Coincidentemente, o requerimento apresentado pelos referidos parlamentares veio depois da segunda rodada de anúncio dos cálculos da Pnad Contínua, que mostraram taxa de desocupação de 7,1% da População Economicamente Ativa (PEA) em 2013, contra 5,4% da PEA, segundo a PME, em sintonia com o gradativo declínio da popularidade do governo, denotado por algumas sondagens opinativas.

A diferença de amplitude do desemprego advém das abrangências distintas das duas pesquisas.
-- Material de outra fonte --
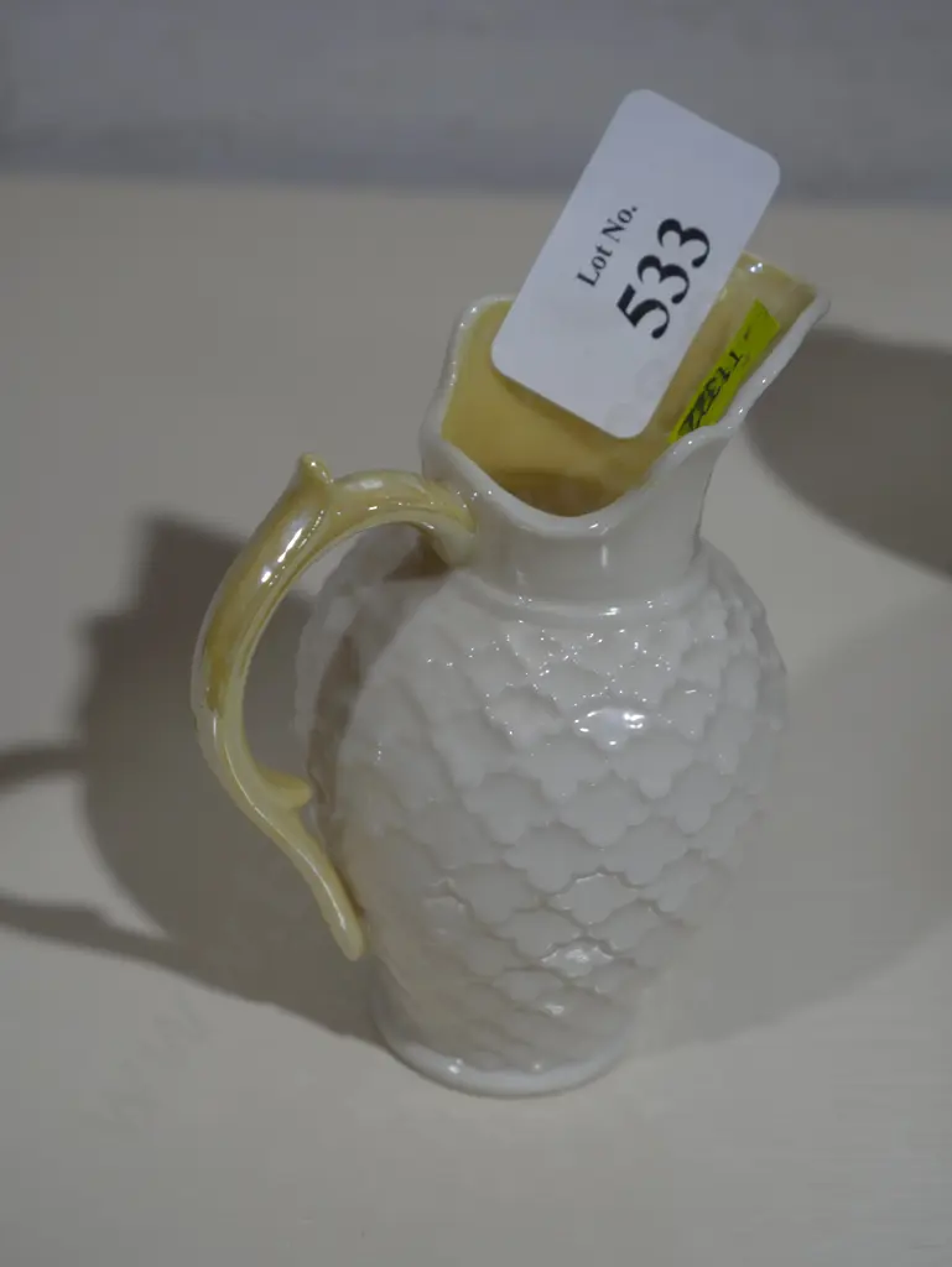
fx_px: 2638
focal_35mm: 72
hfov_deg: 20.5
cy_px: 634
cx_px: 476
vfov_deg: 27.0
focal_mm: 36
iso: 320
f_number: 5.5
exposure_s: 1/80
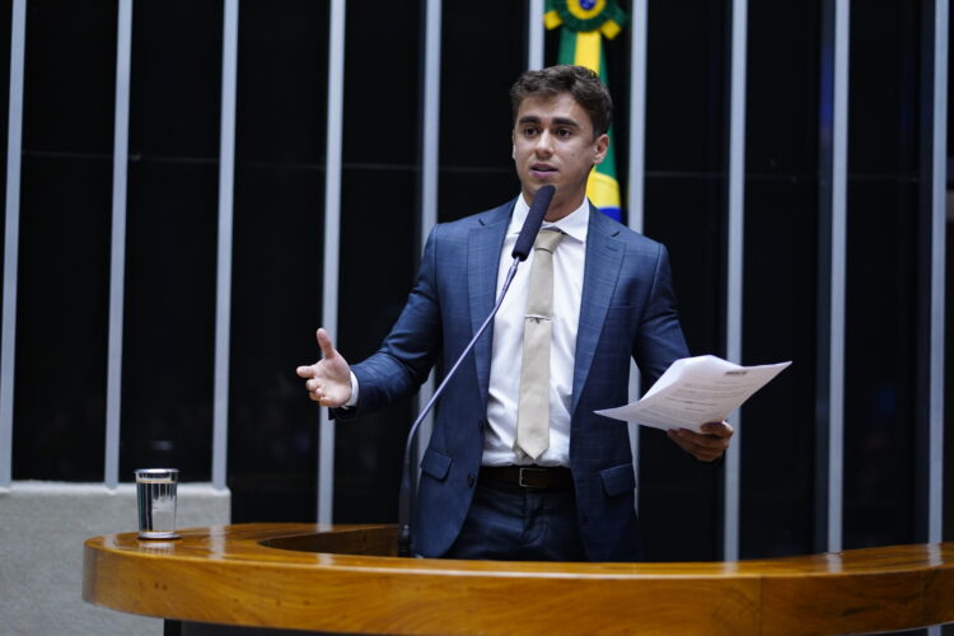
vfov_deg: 16.1
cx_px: 477
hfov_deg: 23.9
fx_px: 2252
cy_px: 318
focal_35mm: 85
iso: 2500
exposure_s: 1/320
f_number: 1.8
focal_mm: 85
A PME capta a dinâmica econômica bastante concentrada dos aglomerados urbanos, formados nas metrópoles – justamente os beneficiados, em maior proporção, pelos estímulos tributários usados pelo Executivo federal para alavancar o consumo.

Enquanto isso, a Pnad Contínua incorpora ao comportamento metropolitano a pior performance de parte do interior do país que, à exceção do agronegócio, suportado por elevada escala de produção e densidade tecnológica, mais articulado à demanda e aos preços globais, é penalizado pela falta de atitudes oficiais para impulsionar os investimentos em logística e infraestrutura e montar e executar uma política nacional de desenvolvimento regional, reforçada por um arcabouço agrícola de médio e longo prazo.

No fundo, a intervenção política, seguida da manifestação explícita da preferência pela parada na publicação dos números da Pnad Contínua, expressa, de um lado, o descaso oficial com a reputação internacional do IBGE, construída arduamente pelos seus técnicos durante décadas; e, de outro, a aplicação de diretrizes direcionadas ao cerceamento da
autonomia das agências de planejamento, pesquisa e estatística da nação, o que prejudica a melhor compreensão da realidade e o exercício de confecção de cenários para o palco decisório público e privado.

Gilmar Mendes Lourenço, economista, é diretor-presidente do Ipardes e professor da FAE.